## What you have to do
Beneath this line is the data. Output exactly the lines from the line with "SECTION 8. 40.24" to the line with "40.25 (5) (a)", both ends included, and nothing more.

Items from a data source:
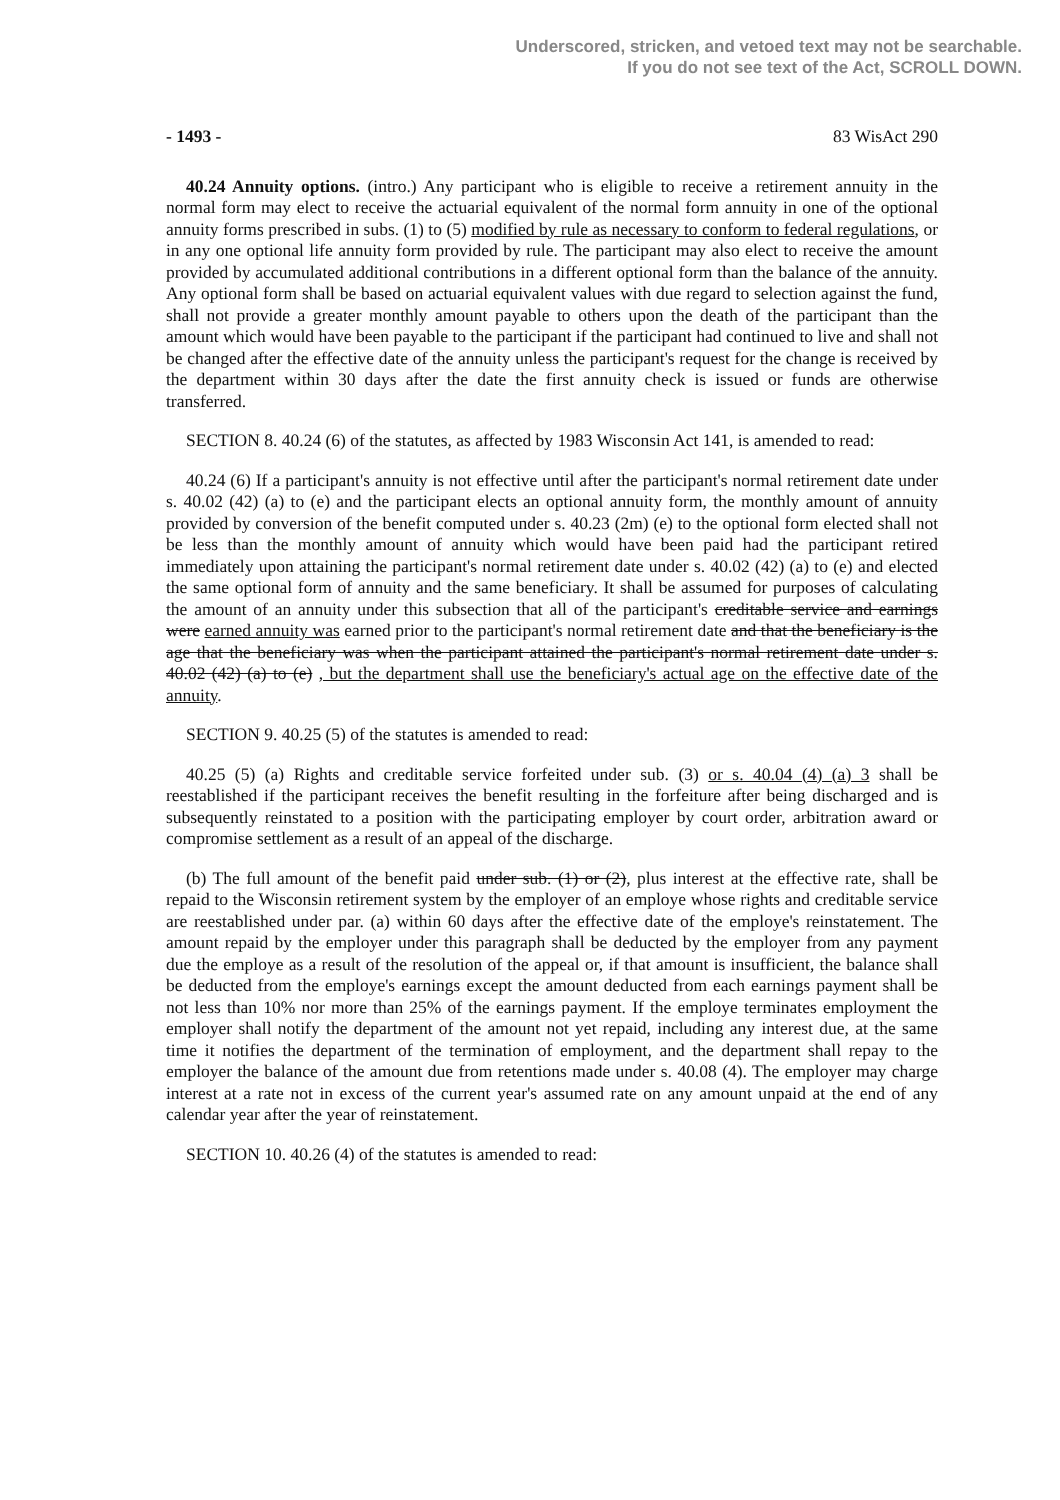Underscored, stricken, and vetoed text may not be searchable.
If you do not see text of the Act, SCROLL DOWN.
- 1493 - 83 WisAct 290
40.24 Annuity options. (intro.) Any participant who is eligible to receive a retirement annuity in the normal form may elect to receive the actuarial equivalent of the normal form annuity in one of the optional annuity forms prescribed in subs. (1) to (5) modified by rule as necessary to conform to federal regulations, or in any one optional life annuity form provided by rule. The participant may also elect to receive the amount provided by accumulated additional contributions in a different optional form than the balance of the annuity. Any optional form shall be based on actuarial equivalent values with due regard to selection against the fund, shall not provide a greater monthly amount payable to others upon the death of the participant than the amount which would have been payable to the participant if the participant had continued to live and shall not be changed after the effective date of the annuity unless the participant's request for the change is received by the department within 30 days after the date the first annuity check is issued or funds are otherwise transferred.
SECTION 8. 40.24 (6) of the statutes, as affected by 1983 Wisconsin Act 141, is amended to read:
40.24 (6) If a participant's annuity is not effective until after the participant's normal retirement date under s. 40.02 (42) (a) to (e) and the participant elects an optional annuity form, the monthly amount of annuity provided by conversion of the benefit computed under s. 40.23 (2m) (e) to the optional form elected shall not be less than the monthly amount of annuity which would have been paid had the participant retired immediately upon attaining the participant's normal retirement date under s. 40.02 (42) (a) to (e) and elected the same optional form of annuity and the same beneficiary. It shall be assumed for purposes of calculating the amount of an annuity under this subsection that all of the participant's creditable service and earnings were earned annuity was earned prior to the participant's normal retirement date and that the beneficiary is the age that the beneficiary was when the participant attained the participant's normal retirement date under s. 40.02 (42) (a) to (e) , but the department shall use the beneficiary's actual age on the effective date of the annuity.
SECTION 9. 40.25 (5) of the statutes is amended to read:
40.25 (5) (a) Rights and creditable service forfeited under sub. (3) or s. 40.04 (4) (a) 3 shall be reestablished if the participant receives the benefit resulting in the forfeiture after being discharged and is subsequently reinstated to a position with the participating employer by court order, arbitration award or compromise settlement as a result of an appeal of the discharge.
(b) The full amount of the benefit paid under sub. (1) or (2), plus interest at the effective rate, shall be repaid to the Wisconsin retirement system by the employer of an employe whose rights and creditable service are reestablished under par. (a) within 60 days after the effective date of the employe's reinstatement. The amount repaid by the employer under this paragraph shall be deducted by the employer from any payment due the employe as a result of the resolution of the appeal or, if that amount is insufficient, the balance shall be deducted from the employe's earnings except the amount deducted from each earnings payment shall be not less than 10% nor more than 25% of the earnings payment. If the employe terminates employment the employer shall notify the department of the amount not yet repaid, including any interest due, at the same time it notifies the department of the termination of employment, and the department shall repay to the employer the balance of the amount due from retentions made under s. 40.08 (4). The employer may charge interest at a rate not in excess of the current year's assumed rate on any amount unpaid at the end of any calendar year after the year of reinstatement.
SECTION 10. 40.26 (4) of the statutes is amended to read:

==

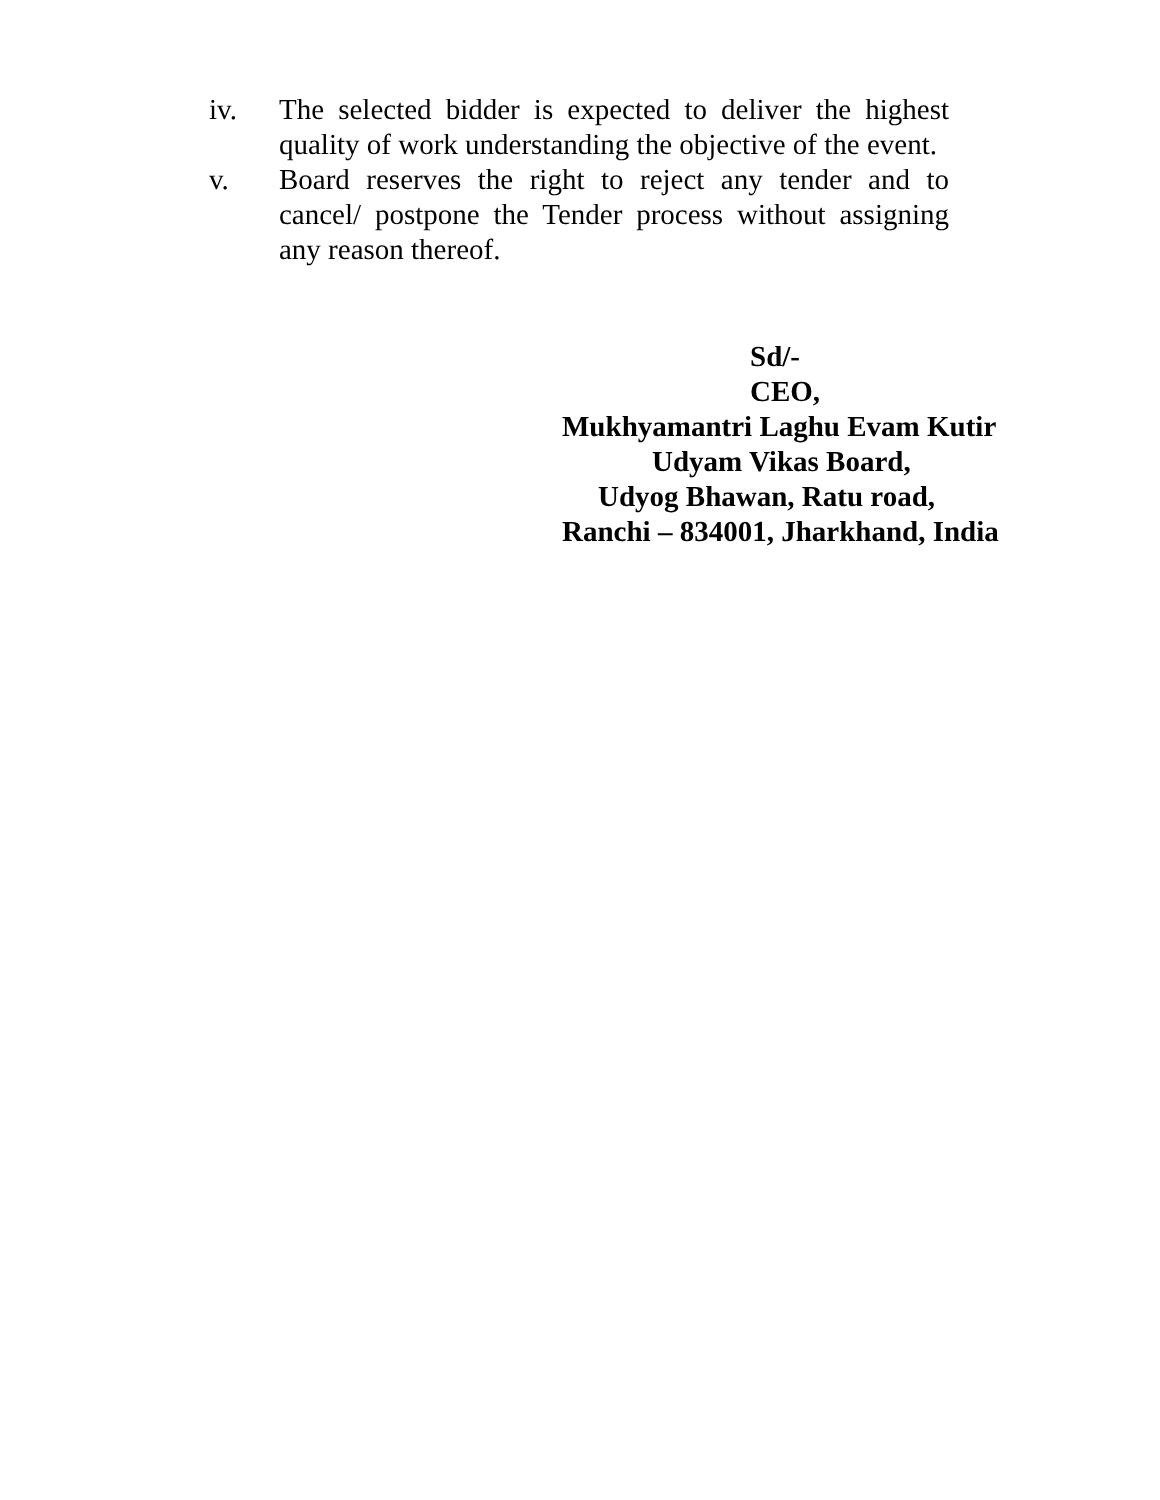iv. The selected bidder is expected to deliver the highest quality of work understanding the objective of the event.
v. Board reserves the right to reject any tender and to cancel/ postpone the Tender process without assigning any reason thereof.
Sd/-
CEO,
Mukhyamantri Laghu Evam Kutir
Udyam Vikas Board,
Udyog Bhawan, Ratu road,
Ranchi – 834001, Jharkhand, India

## Response to the exercise
SECTION 8. 40.24 (6) of the statutes, as affected by 1983 Wisconsin Act 141, is amended to read:
40.24 (6) If a participant's annuity is not effective until after the participant's normal retirement date under s. 40.02 (42) (a) to (e) and the participant elects an optional annuity form, the monthly amount of annuity provided by conversion of the benefit computed under s. 40.23 (2m) (e) to the optional form elected shall not be less than the monthly amount of annuity which would have been paid had the participant retired immediately upon attaining the participant's normal retirement date under s. 40.02 (42) (a) to (e) and elected the same optional form of annuity and the same beneficiary. It shall be assumed for purposes of calculating the amount of an annuity under this subsection that all of the participant's creditable service and earnings were earned annuity was earned prior to the participant's normal retirement date and that the beneficiary is the age that the beneficiary was when the participant attained the participant's normal retirement date under s. 40.02 (42) (a) to (e) , but the department shall use the beneficiary's actual age on the effective date of the annuity.
SECTION 9. 40.25 (5) of the statutes is amended to read:
40.25 (5) (a) Rights and creditable service forfeited under sub. (3) or s. 40.04 (4) (a) 3 shall be reestablished if the participant receives the benefit resulting in the forfeiture after being discharged and is subsequently reinstated to a position with the participating employer by court order, arbitration award or compromise settlement as a result of an appeal of the discharge.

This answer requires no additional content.